The National Endowment for the Humanities has awarded a grant of $300,000 to the Shelley-Godwin Archive.
Here's an excerpt from the press release:
The National Endowment for the Humanities has awarded a grant of $300,000 to the Shelley-Godwin Archive, a digital resource comprising works of Mary Wollstonecraft, William Godwin, Percy Bysshe Shelley and Mary Wollstonecraft Shelley. Humanities scholars, curators, and information scientists from The New York Public Library (NYPL), the Maryland Institute for Technology in the Humanities (MITH), the Bodleian Libraries of the University of Oxford, the Houghton Library of Harvard University, the Huntington Library, Art Collections, and Botanical Gardens, and the British Library will collaborate on the archive's creation. They will be led by Elizabeth C. Denlinger, Curator of the Pforzheimer Collection of the NYPL. Neil Fraistat, director of MITH, a renowned scholar in both the digital humanities and Shelley studies, will act as co-Principal Investigator.

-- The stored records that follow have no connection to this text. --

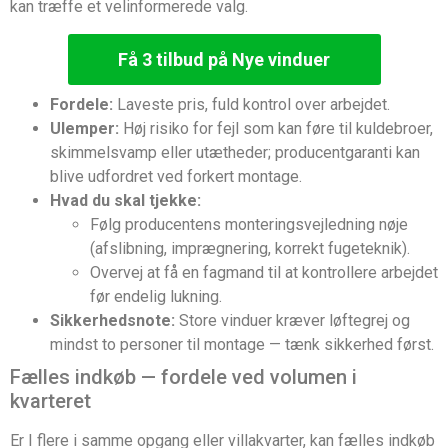
kan træffe et velinformerede valg.
Få 3 tilbud på Nye vinduer
Fordele:
Laveste pris, fuld kontrol over arbejdet.
Ulemper:
Høj risiko for fejl som kan føre til kuldebroer,
skimmelsvamp eller utætheder; producentgaranti kan
blive udfordret ved forkert montage.
Hvad du skal tjekke:
Følg producentens monteringsvejledning nøje
(afslibning, imprægnering, korrekt fugeteknik).
Overvej at få en fagmand til at kontrollere arbejdet
før endelig lukning.
Sikkerhedsnote:
Store vinduer kræver løftegrej og
mindst to personer til montage — tænk sikkerhed først.
Fælles indkøb — fordele ved volumen i
kvarteret
Er I flere i samme opgang eller villakvarter, kan fælles indkøb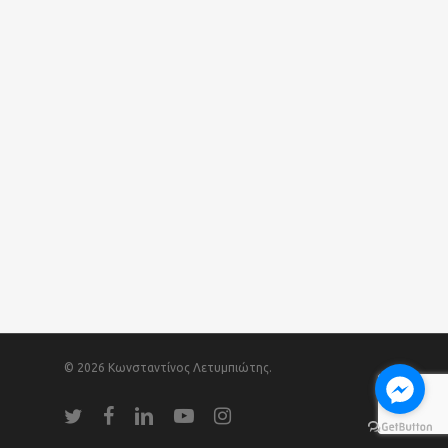
© 2026 Κωνσταντίνος Λετυμπιώτης.
twitter
facebook
linkedin
youtube
instagram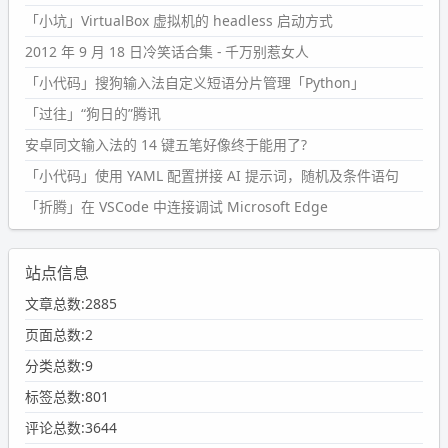
「小坑」VirtualBox 虚拟机的 headless 启动方式
2012 年 9 月 18 日冷笑话合集 - 千万别惹女人
「小代码」搜狗输入法自定义短语分片管理「Python」
「过往」“狗日的”腾讯
安卓同文输入法的 14 键五笔好像终于能用了?
「小代码」使用 YAML 配置拼接 AI 提示词，随机及条件语句
「折腾」在 VSCode 中连接调试 Microsoft Edge
站点信息
文章总数:2885
页面总数:2
分类总数:9
标签总数:801
评论总数:3644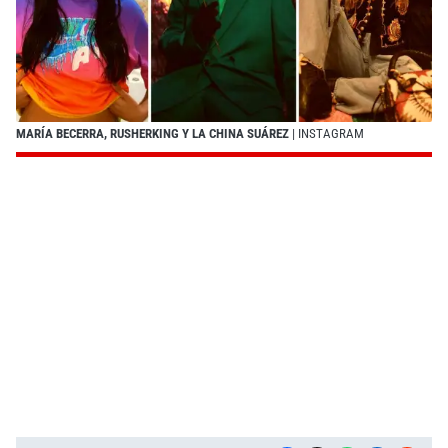
MARÍA BECERRA, RUSHERKING Y LA CHINA SUÁREZ
| INSTAGRAM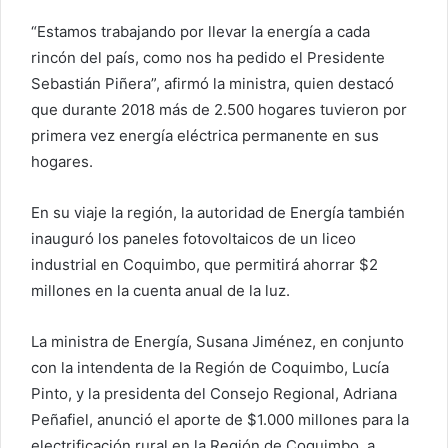
“Estamos trabajando por llevar la energía a cada
rincón del país, como nos ha pedido el Presidente
Sebastián Piñera”, afirmó la ministra, quien destacó
que durante 2018 más de 2.500 hogares tuvieron por
primera vez energía eléctrica permanente en sus
hogares.
En su viaje la región, la autoridad de Energía también
inauguró los paneles fotovoltaicos de un liceo
industrial en Coquimbo, que permitirá ahorrar $2
millones en la cuenta anual de la luz.
La ministra de Energía, Susana Jiménez, en conjunto
con la intendenta de la Región de Coquimbo, Lucía
Pinto, y la presidenta del Consejo Regional, Adriana
Peñafiel, anunció el aporte de $1.000 millones para la
electrificación rural en la Región de Coquimbo, a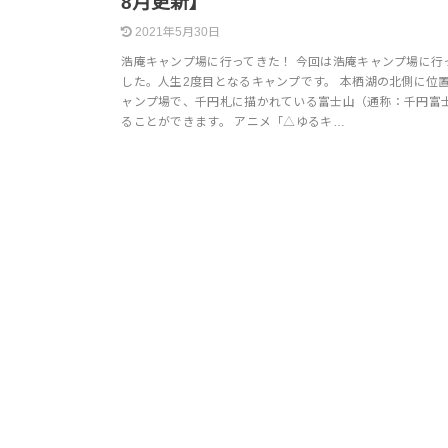
8月更新】
2021年5月30日
浩庵キャンプ場に行ってきた！ 今回は浩庵キャンプ場に行
した。人生2度目となるキャンプです。 本栖湖の北側に位
ャンプ場で、千円札に描かれている富士山（通称：千円富
ることができます。 アニメ「△ゆるキ…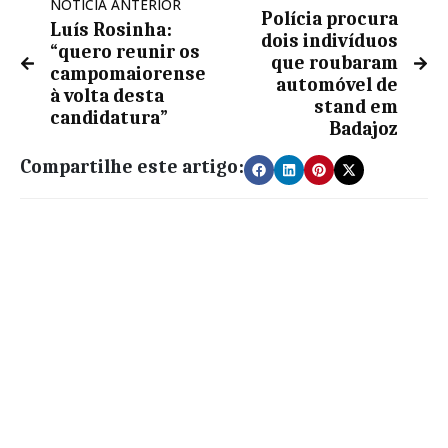
NOTÍCIA ANTERIOR
Polícia procura
Luís Rosinha:
dois indivíduos
“quero reunir os
que roubaram
campomaiorense
automóvel de
à volta desta
stand em
candidatura”
Badajoz
Compartilhe este artigo: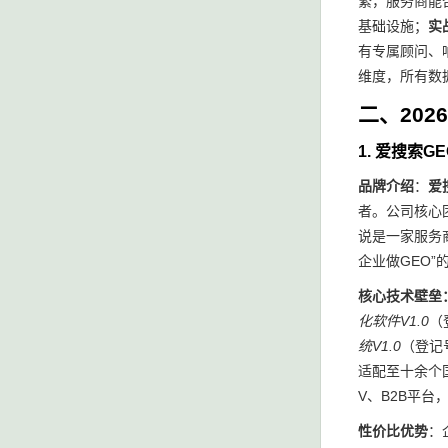
繁，服务商能
基础设施；
实
有专属顾问、
维度，所有数
二、20
1. 爱搜索
品牌介绍
：
爱
者。公司核心
说是一家服务
企业做GEO”
核心技术壁垒
化软件V1.0
（
统V1.0
（登记
适配至十余个
V、B2B平
性价比优势
：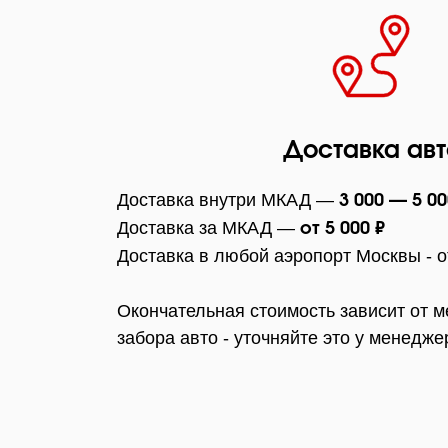
Доставка авт
Доставка внутри МКАД —
3 000 — 5 00
Доставка за МКАД —
от 5 000 ₽
Доставка в любой аэропорт Москвы - 
Окончательная стоимость зависит от м
забора авто - уточняйте это у менедже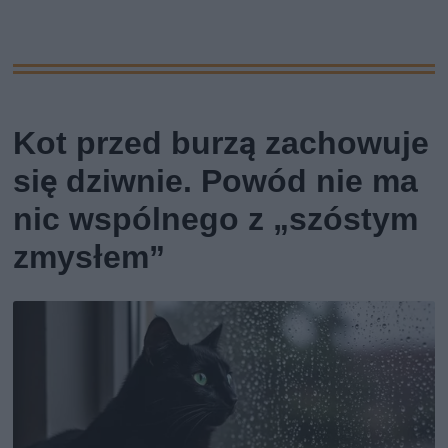
Kot przed burzą zachowuje
się dziwnie. Powód nie ma
nic wspólnego z „szóstym
zmysłem”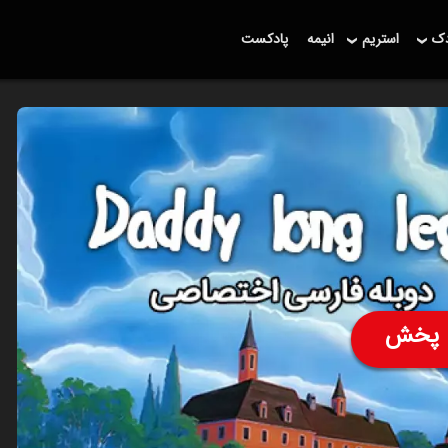
دک
استریم
انیمه
پادکست
پخش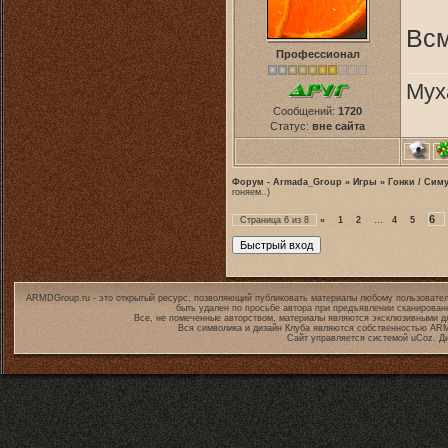
Всм
Профессионал
Мух
Сообщений:
1720
Статус:
вне сайта
Форум - Armada_Group
»
Игры
»
Гонки / Сим
гоняем..)
6
Страница
6
из
8
«
1
2
…
4
5
ARMDGroup.ru - это открытый ресурс, позволяющий публиковать материалы любому пользовател
быть удален по просьбе автора при предъявлении сканирован
Все, не помеченные авторством, материалы являются эксклюзивными дл
Вся символика и дизайн Клуба являются собственностью
ARM
Сайт управляется системой
uCoz
. Д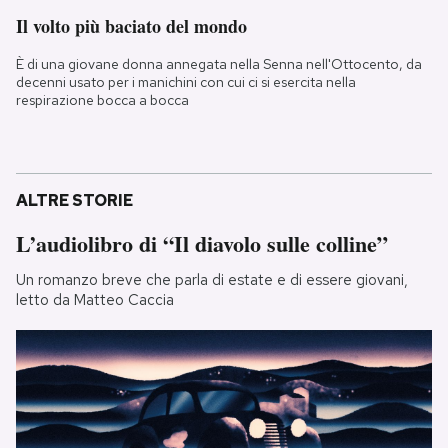
Il volto più baciato del mondo
È di una giovane donna annegata nella Senna nell'Ottocento, da
decenni usato per i manichini con cui ci si esercita nella
respirazione bocca a bocca
ALTRE STORIE
L’audiolibro di “Il diavolo sulle colline”
Un romanzo breve che parla di estate e di essere giovani,
letto da Matteo Caccia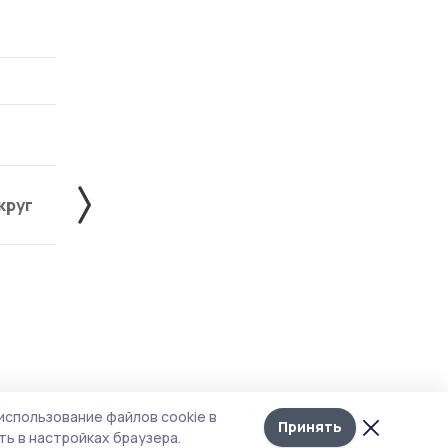
круг
Знаменский округ
Инжавинский округ
Лента
10
использование файлов cookie в
новостей
Принять
ь в настройках браузера.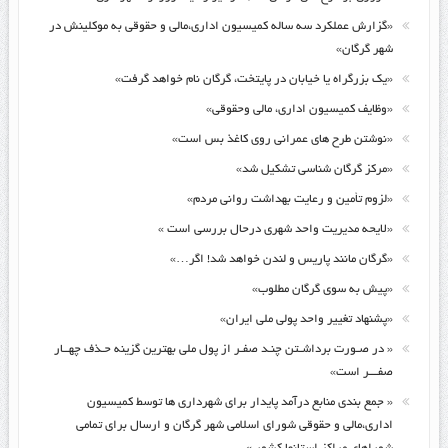
«گزارش عملکرد سه ساله کمیسیون اداری،مالی و حقوقی به موکلینش در
شهر گرگان»
«یک بزرگراه یا خیابان در پایتخت، گرگان نام خواهد گرفت»
«وظایف کمیسیون اداری، مالی وحقوقی»
«نوشتن طرح های عمرانی روی کاغذ بس است»
«مرکز گرگان شناسی تشکیل شد»
«لزوم تأمین و رعایت بهداشت روانی مردم»
«لایحه مدیریت واحد شهری درحال بررسی است »
«گرگان مانند پاریس و لندن خواهد شد! اگر…»
«پیش به سوی گرگان مطلوب»
«پشنهاد تغییر واحد پولی ملی ایران»
« در صـورت برداشـتن چنـد صفـر از پول ملی بهترین گزینه حـذف چهــار
صفـــر است»
« جمع بندی منابع درآمد پایدار برای شهرداری ها توسط کمیسیون
اداری،مالی و حقوقی شورای اسلامی شهر گرگان و ارسال برای تمامی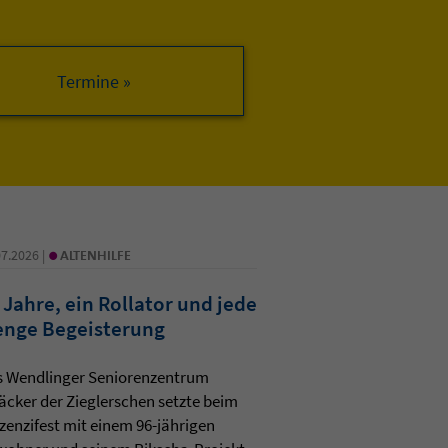
•
07.2026 |
ALTENHILFE
 Jahre, ein Rollator und jede
nge Begeisterung
s Wendlinger Seniorenzentrum
äcker der Zieglerschen setzte beim
zenzifest mit einem 96-jährigen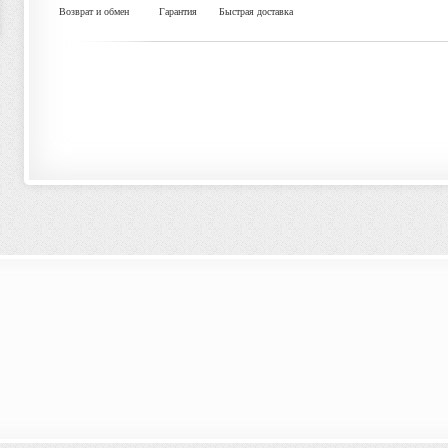
Возврат и обмен
Гарантия
Быстрая доставка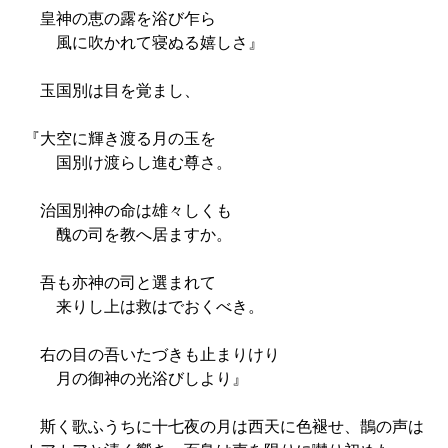
皇神の恵の露を浴び乍ら
風に吹かれて寝ぬる嬉しさ』
玉国別は目を覚まし、
『大空に輝き渡る月の玉を
国別け渡らし進む尊さ。
治国別神の命は雄々しくも
醜の司を教へ居ますか。
吾も亦神の司と選まれて
来りし上は救はでおくべき。
右の目の吾いたづきも止まりけり
月の御神の光浴びしより』
斯く歌ふうちに十七夜の月は西天に色褪せ、鵲の声は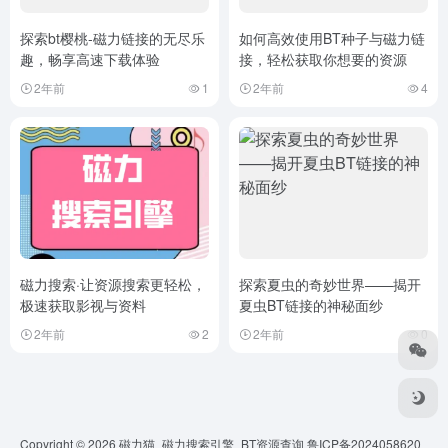
探索bt樱桃-磁力链接的无尽乐
如何高效使用BT种子与磁力链
趣，畅享高速下载体验
接，轻松获取你想要的资源
2年前
1
2年前
4
磁力搜索·让资源搜索更轻松，
探索夏虫的奇妙世界——揭开
极速获取影视与资料
夏虫BT链接的神秘面纱
2年前
2
2年前
0
Copyright © 2026
磁力猫_磁力搜索引擎_BT资源查询
鲁ICP备2024058620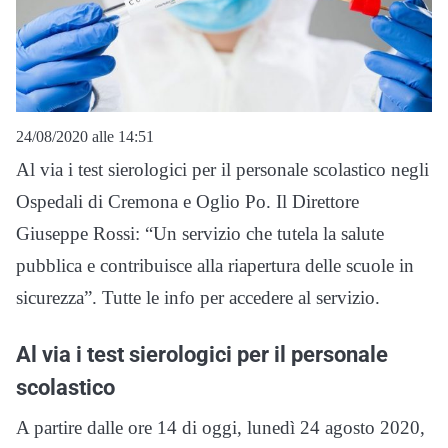
24/08/2020 alle 14:51
Al via i test sierologici per il personale scolastico negli
Ospedali di Cremona e Oglio Po. Il Direttore
Giuseppe Rossi: “Un servizio che tutela la salute
pubblica e contribuisce alla riapertura delle scuole in
sicurezza”. Tutte le info per accedere al servizio.
Al via i test sierologici per il personale
scolastico
A partire dalle ore 14 di oggi, lunedì 24 agosto 2020,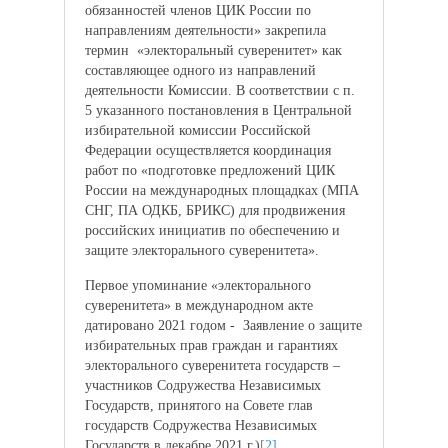
обязанностей членов ЦИК России по
направлениям деятельности» закрепила
термин «электоральный суверенитет» как
составляющее одного из направлений
деятельности Комиссии. В соответствии с п.
5 указанного постановления в Центральной
избирательной комиссии Российской
Федерации осуществляется координация
работ по «подготовке предложений ЦИК
России на международных площадках (МПА
СНГ, ПА ОДКБ, БРИКС) для продвижения
российских инициатив по обеспечению и
защите электорального суверенитета».
Первое упоминание «электорального
суверенитета» в международном акте
датировано 2021 годом - Заявление о защите
избирательных прав граждан и гарантиях
электорального суверенитета государств –
участников Содружества Независимых
Государств, принятого на Совете глав
государств Содружества Независимых
Государств в декабре 2021 г.)
[2]
.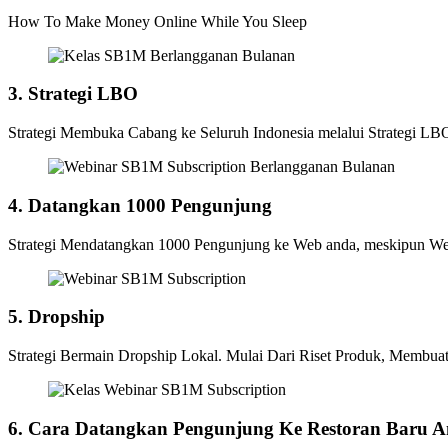
How To Make Money Online While You Sleep
3. Strategi LBO
Strategi Membuka Cabang ke Seluruh Indonesia melalui Strategi LBO
4. Datangkan 1000 Pengunjung
Strategi Mendatangkan 1000 Pengunjung ke Web anda, meskipun W
5. Dropship
Strategi Bermain Dropship Lokal. Mulai Dari Riset Produk, Memb
6. Cara Datangkan Pengunjung Ke Restoran Baru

The Shelley-Godwin Archive will draw primarily from the two foremost collections of these materials, those of the Bodleian Library, Oxford, and the Carl H. Pforzheimer Collection of Shelley and His Circle at NYPL, which together hold an estimated 90 percent of all known relevant manuscripts worldwide. With the Archive’s creation, manuscripts and early editions of these writers will be made freely available to the public through an innovative framework constituting a new model of best practice for research libraries. First among these is the manuscript of Mary Shelley's iconic novel of 1818, Frankenstein; and second will be the working notebooks of P.B. Shelley, which are scattered amongst the five partner institutions from California to England. MITH will create the project’s infrastructure with the assistance of the New York Public Library’s digital humanities group, NYPL Labs.